====== Dataset excerpts
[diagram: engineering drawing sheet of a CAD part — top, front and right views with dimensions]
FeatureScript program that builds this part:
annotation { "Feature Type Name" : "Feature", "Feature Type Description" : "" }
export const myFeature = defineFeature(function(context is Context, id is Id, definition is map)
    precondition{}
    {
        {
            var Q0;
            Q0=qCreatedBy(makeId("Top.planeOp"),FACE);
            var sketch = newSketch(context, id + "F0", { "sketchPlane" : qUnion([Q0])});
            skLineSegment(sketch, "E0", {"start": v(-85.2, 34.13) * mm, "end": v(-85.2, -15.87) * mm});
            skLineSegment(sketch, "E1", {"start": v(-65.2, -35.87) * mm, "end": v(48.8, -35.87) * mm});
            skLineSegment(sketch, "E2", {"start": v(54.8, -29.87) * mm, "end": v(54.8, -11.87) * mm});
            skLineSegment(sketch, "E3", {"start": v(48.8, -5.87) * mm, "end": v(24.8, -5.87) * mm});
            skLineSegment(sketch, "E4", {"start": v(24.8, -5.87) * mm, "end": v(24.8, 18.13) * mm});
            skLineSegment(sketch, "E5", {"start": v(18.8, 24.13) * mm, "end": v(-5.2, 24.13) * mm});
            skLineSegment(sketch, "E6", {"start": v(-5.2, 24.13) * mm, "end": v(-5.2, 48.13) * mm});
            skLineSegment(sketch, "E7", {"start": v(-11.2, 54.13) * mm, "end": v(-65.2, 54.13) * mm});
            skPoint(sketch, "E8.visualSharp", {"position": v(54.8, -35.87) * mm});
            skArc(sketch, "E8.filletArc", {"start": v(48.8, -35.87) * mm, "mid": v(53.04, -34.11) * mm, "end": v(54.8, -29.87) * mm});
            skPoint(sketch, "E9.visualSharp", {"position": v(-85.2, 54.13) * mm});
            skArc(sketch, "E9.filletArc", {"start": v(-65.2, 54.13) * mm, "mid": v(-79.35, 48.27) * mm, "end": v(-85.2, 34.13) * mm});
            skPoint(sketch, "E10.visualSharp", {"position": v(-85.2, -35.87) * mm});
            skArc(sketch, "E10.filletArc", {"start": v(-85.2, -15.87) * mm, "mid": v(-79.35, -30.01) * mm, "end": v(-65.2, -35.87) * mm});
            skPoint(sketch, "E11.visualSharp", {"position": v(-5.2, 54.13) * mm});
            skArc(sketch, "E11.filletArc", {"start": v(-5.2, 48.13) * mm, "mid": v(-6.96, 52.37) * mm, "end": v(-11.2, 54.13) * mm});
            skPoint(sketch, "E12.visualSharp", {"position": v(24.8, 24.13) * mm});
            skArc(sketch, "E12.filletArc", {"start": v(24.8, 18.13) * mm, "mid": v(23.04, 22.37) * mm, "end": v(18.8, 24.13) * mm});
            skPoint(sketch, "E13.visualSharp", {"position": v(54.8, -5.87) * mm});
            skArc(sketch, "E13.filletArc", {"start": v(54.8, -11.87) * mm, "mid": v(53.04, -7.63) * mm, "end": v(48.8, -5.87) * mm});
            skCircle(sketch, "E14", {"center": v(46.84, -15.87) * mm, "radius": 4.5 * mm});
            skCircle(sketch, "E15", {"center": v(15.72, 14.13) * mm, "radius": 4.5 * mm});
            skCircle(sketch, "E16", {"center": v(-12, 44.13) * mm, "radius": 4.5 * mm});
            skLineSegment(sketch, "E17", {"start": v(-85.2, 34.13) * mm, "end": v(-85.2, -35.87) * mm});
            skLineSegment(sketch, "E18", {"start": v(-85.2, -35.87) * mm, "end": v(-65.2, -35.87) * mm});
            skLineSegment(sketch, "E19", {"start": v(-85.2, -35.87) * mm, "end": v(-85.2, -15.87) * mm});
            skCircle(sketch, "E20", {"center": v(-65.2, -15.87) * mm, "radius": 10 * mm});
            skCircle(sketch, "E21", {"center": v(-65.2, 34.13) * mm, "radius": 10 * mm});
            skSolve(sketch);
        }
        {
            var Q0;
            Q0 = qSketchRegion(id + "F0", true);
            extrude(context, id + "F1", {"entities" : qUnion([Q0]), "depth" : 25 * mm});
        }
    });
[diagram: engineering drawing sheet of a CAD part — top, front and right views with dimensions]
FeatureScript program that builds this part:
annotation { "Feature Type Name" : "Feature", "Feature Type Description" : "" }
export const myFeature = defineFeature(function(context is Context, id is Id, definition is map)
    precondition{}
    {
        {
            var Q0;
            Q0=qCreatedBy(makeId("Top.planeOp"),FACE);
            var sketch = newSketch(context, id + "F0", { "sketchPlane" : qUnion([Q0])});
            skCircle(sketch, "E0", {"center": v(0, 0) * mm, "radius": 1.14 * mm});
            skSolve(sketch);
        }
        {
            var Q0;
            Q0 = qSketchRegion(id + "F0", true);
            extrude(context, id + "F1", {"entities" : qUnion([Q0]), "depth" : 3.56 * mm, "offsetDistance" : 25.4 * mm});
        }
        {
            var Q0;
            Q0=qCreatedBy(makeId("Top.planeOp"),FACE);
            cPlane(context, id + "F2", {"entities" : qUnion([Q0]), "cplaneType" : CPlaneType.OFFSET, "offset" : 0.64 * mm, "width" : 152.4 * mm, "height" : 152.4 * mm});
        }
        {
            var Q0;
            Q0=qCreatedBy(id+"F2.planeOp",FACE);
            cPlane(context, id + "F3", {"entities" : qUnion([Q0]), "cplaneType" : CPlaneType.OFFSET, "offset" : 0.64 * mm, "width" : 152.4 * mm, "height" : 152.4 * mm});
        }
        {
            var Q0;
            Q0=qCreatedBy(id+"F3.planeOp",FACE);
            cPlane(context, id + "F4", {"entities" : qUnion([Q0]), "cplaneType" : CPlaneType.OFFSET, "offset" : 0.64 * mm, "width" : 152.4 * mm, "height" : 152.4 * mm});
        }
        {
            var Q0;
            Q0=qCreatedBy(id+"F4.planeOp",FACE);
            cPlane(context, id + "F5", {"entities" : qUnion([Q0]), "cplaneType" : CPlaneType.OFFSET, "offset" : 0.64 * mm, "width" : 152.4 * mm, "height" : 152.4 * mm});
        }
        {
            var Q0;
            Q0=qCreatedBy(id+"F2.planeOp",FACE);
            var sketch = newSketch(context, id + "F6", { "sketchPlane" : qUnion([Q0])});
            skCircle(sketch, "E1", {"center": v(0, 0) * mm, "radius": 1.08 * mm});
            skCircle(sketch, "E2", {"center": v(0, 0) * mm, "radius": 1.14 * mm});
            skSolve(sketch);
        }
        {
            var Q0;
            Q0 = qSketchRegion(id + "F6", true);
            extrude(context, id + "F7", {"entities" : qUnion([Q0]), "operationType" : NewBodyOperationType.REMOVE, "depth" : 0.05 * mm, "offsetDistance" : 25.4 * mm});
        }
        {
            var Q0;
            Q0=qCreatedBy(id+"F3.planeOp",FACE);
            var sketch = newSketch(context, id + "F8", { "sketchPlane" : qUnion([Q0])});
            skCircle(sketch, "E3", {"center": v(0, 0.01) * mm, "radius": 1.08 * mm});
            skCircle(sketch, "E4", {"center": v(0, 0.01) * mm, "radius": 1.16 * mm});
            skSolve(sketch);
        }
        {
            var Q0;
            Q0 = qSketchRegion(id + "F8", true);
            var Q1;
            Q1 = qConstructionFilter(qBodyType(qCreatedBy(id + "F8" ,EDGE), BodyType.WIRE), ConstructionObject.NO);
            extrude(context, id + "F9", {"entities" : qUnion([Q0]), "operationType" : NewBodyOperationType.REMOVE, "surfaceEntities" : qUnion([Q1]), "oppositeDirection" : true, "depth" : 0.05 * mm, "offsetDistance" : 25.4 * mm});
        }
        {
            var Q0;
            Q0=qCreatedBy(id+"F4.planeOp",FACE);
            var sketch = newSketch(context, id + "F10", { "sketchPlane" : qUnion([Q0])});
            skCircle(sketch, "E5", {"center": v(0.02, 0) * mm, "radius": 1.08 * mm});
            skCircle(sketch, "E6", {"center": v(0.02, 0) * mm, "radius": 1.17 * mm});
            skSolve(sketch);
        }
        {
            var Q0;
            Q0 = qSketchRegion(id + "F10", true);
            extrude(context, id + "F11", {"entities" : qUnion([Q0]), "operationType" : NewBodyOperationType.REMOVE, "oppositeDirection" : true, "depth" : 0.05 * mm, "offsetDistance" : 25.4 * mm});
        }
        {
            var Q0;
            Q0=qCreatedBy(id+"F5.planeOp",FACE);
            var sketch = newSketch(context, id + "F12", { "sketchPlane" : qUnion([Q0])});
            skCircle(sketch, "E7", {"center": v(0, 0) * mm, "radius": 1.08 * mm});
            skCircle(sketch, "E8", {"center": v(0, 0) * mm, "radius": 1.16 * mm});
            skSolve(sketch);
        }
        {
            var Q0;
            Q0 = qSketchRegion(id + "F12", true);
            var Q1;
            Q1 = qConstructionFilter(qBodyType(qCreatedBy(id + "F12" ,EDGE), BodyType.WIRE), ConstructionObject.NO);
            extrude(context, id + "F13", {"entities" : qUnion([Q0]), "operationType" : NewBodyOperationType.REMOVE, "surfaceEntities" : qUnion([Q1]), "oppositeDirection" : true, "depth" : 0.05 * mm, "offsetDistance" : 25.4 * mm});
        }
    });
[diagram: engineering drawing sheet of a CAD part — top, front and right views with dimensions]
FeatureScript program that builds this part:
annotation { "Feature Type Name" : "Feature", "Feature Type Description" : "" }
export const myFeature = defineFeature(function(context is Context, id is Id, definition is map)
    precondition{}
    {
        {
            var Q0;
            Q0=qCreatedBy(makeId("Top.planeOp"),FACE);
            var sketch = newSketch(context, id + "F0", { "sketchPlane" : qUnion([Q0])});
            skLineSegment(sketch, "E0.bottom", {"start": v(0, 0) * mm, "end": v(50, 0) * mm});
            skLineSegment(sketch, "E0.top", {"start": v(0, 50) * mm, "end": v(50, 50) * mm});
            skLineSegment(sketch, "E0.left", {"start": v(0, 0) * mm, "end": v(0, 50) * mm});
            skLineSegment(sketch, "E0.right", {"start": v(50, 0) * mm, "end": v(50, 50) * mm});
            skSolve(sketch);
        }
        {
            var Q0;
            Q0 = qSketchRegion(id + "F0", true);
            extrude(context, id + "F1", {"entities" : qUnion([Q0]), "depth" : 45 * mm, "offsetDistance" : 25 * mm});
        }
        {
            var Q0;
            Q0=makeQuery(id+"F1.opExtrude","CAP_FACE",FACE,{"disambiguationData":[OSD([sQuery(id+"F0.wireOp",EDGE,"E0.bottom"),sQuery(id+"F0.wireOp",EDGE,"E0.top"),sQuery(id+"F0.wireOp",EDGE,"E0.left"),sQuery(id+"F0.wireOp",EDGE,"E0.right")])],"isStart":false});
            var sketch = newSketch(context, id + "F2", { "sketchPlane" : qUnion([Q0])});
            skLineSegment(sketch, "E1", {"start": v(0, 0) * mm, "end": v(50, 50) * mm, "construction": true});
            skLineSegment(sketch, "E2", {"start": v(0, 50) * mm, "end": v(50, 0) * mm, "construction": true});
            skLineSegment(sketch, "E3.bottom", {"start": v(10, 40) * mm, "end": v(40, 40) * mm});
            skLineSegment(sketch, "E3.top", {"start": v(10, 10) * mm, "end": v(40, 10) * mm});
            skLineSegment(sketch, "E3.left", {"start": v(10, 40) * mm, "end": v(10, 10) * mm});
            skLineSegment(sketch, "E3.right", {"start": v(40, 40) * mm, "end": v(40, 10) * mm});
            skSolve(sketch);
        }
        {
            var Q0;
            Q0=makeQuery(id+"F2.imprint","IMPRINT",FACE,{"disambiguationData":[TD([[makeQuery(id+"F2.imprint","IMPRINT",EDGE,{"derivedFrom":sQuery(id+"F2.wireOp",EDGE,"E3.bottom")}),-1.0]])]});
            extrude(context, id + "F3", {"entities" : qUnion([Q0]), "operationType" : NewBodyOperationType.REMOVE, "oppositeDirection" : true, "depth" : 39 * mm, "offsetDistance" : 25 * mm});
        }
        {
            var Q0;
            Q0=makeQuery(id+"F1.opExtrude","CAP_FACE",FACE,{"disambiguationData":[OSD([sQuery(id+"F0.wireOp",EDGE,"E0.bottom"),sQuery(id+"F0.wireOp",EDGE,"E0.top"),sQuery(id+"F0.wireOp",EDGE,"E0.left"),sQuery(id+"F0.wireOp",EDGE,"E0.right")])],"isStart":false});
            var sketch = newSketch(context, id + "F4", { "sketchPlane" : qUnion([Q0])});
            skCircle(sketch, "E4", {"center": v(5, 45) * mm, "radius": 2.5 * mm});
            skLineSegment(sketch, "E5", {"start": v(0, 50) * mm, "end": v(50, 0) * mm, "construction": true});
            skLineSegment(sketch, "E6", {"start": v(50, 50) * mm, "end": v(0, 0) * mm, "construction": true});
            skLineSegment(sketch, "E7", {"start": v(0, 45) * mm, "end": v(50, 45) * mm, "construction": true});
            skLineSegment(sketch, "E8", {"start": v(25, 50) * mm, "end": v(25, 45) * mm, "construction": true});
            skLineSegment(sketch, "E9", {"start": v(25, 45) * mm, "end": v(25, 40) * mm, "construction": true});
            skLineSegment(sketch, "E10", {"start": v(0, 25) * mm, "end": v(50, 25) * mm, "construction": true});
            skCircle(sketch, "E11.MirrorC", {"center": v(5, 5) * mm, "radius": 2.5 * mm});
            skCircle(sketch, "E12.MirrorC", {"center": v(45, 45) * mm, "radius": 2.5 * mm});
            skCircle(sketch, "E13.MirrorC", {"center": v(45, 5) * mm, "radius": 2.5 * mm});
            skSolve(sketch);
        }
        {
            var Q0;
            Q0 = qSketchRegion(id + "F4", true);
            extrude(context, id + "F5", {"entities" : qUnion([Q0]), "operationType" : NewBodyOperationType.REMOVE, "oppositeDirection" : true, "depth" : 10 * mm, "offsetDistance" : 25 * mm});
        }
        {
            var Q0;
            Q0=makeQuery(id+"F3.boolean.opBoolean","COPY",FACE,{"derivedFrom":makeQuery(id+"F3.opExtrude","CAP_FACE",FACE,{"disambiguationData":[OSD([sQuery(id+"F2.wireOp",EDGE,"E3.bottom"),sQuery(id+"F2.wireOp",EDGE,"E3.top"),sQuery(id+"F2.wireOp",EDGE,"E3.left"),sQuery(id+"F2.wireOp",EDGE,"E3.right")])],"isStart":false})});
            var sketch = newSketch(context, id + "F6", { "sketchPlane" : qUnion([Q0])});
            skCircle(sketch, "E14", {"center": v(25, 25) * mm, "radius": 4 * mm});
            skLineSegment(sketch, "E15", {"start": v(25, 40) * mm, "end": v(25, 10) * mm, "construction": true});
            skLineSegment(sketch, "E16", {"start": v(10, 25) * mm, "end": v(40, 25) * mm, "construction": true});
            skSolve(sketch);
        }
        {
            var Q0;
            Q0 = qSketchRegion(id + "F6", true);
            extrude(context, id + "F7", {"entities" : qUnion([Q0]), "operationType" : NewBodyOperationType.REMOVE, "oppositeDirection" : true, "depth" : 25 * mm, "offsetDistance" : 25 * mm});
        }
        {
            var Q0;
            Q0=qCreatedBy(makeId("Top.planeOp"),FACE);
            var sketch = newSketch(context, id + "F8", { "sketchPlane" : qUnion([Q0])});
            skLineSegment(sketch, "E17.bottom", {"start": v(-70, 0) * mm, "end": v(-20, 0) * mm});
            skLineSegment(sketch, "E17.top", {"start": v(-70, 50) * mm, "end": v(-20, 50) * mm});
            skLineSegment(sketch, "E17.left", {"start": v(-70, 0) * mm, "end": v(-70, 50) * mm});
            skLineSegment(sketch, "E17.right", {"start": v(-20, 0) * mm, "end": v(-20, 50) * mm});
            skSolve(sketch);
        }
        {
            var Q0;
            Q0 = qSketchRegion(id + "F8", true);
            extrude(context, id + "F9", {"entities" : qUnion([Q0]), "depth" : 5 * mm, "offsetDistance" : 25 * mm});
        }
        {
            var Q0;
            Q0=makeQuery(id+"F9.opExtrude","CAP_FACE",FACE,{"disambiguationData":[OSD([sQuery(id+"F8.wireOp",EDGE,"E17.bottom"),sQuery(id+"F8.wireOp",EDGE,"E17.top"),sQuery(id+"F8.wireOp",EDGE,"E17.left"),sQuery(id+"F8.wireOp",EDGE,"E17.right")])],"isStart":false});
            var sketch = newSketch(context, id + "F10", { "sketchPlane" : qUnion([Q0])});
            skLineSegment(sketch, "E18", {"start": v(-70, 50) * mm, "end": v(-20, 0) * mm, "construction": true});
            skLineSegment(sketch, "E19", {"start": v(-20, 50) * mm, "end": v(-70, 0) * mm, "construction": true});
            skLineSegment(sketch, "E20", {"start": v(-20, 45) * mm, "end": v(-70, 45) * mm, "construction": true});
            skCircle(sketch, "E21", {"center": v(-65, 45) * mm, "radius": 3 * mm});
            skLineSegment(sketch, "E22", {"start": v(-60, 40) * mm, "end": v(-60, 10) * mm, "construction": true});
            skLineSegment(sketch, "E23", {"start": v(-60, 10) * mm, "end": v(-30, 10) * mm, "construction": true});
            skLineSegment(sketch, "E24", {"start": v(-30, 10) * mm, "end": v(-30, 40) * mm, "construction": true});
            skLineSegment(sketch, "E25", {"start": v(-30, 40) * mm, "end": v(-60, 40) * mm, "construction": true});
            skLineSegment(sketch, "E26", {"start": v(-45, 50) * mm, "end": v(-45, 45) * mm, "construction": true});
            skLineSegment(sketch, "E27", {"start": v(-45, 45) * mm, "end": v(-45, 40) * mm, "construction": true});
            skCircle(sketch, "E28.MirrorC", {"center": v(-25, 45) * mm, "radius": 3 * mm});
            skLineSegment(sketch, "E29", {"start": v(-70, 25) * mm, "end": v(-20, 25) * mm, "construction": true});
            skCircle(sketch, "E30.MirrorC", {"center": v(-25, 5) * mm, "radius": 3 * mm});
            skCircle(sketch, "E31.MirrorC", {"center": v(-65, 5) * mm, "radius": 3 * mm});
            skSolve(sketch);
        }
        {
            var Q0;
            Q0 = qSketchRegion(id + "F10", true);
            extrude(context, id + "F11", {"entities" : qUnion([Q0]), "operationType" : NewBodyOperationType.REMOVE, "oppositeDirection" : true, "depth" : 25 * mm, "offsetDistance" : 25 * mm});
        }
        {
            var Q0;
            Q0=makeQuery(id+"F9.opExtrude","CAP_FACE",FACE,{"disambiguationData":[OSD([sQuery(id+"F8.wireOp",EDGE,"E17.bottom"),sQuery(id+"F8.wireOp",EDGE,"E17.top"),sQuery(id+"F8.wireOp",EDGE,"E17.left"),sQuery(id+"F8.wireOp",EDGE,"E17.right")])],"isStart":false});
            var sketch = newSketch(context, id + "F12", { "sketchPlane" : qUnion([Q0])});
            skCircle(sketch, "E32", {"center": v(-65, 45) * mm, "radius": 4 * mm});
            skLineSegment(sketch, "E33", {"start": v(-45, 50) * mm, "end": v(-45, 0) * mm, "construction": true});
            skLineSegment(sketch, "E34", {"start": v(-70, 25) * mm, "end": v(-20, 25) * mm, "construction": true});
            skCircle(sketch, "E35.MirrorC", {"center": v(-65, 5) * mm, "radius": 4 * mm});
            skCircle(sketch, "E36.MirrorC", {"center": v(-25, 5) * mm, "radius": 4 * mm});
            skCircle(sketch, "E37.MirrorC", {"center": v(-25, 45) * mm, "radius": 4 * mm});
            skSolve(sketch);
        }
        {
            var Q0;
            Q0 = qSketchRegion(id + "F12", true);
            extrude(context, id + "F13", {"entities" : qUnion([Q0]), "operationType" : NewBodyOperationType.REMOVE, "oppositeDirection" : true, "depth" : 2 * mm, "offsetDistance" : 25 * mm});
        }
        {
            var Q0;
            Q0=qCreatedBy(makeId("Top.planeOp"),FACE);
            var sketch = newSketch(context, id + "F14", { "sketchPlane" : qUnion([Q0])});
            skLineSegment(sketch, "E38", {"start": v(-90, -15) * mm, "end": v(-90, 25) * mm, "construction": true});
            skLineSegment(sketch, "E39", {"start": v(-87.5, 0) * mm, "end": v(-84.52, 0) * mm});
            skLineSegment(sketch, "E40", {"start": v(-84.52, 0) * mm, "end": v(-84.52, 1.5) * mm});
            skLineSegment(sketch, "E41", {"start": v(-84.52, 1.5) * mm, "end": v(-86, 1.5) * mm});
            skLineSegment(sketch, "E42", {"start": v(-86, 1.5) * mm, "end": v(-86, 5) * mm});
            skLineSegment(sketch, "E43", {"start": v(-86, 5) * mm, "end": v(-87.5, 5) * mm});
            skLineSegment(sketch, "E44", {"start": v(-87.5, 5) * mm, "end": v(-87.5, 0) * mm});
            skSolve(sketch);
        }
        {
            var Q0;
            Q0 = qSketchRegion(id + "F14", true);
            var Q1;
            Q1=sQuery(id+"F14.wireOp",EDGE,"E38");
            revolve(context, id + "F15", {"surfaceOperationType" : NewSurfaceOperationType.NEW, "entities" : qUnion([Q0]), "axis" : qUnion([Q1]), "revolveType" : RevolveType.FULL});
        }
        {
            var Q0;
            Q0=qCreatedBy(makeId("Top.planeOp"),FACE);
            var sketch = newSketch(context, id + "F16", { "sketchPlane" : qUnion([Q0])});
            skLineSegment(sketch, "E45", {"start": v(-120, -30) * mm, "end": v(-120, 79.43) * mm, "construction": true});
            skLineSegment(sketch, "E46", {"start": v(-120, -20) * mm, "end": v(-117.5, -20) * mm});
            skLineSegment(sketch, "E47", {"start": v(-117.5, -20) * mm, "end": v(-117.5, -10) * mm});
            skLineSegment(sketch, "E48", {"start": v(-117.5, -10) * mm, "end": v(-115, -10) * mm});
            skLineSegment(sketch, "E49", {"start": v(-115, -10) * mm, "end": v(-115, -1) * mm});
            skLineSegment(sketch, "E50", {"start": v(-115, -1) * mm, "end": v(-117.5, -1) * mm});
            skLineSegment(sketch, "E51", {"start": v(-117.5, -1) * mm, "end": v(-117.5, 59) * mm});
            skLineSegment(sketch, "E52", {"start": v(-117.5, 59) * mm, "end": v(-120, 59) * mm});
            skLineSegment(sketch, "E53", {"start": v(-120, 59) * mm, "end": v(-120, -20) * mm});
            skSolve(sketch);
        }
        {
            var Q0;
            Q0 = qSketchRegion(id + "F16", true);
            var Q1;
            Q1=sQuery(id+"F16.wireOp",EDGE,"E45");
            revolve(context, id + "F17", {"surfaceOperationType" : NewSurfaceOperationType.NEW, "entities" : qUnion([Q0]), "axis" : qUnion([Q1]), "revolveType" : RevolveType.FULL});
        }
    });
============
▶ _Exercise brief_
Could you quote the records verbatim, starting at their very first line and ending at the line that contains "v(54.8, -35.87) *", with that line included?

▶ _Task response_
[diagram: engineering drawing sheet of a CAD part — top, front and right views with dimensions]
FeatureScript program that builds this part:
annotation { "Feature Type Name" : "Feature", "Feature Type Description" : "" }
export const myFeature = defineFeature(function(context is Context, id is Id, definition is map)
    precondition{}
    {
        {
            var Q0;
            Q0=qCreatedBy(makeId("Top.planeOp"),FACE);
            var sketch = newSketch(context, id + "F0", { "sketchPlane" : qUnion([Q0])});
            skLineSegment(sketch, "E0", {"start": v(-85.2, 34.13) * mm, "end": v(-85.2, -15.87) * mm});
            skLineSegment(sketch, "E1", {"start": v(-65.2, -35.87) * mm, "end": v(48.8, -35.87) * mm});
            skLineSegment(sketch, "E2", {"start": v(54.8, -29.87) * mm, "end": v(54.8, -11.87) * mm});
            skLineSegment(sketch, "E3", {"start": v(48.8, -5.87) * mm, "end": v(24.8, -5.87) * mm});
            skLineSegment(sketch, "E4", {"start": v(24.8, -5.87) * mm, "end": v(24.8, 18.13) * mm});
            skLineSegment(sketch, "E5", {"start": v(18.8, 24.13) * mm, "end": v(-5.2, 24.13) * mm});
            skLineSegment(sketch, "E6", {"start": v(-5.2, 24.13) * mm, "end": v(-5.2, 48.13) * mm});
            skLineSegment(sketch, "E7", {"start": v(-11.2, 54.13) * mm, "end": v(-65.2, 54.13) * mm});
            skPoint(sketch, "E8.visualSharp", {"position": v(54.8, -35.87) * mm});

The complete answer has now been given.